▸ **Task objective**
Wherever the word "angle" appears in the entries, copy the whole line.

(Collected data)
■ ■ ■ ■ ■ ■ ■

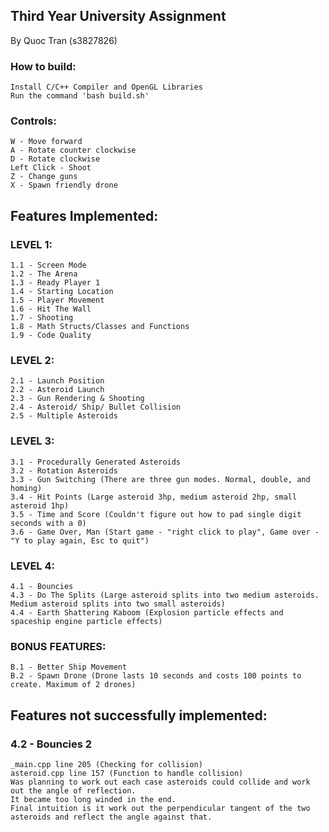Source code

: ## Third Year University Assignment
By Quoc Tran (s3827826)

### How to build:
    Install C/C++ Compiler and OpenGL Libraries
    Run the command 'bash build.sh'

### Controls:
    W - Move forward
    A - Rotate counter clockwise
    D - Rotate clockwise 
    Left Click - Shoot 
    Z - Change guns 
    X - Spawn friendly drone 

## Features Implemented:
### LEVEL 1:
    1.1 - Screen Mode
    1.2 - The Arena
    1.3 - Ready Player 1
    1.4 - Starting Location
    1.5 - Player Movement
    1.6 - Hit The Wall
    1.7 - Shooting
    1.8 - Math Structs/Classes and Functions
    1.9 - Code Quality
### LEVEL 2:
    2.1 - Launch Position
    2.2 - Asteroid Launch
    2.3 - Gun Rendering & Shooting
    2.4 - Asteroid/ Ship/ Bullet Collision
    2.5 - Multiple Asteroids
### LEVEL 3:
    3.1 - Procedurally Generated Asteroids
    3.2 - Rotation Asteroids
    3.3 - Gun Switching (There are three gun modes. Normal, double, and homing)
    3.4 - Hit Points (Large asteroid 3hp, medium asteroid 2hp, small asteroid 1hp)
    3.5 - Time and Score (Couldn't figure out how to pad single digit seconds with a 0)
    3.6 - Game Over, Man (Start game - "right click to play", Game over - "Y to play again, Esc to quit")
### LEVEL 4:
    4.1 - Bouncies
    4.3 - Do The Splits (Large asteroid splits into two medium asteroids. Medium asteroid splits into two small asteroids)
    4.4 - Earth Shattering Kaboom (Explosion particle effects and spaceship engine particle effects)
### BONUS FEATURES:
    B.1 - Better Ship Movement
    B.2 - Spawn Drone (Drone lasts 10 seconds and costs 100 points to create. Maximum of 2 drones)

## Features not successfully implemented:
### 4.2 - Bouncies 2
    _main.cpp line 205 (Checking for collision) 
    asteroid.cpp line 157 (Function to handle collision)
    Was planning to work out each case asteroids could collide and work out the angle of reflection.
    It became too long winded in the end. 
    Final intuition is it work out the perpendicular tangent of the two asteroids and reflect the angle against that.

■ ■ ■ ■ ■ ■ ■

▸ **Result below**
    Was planning to work out each case asteroids could collide and work out the angle of reflection.
    Final intuition is it work out the perpendicular tangent of the two asteroids and reflect the angle against that.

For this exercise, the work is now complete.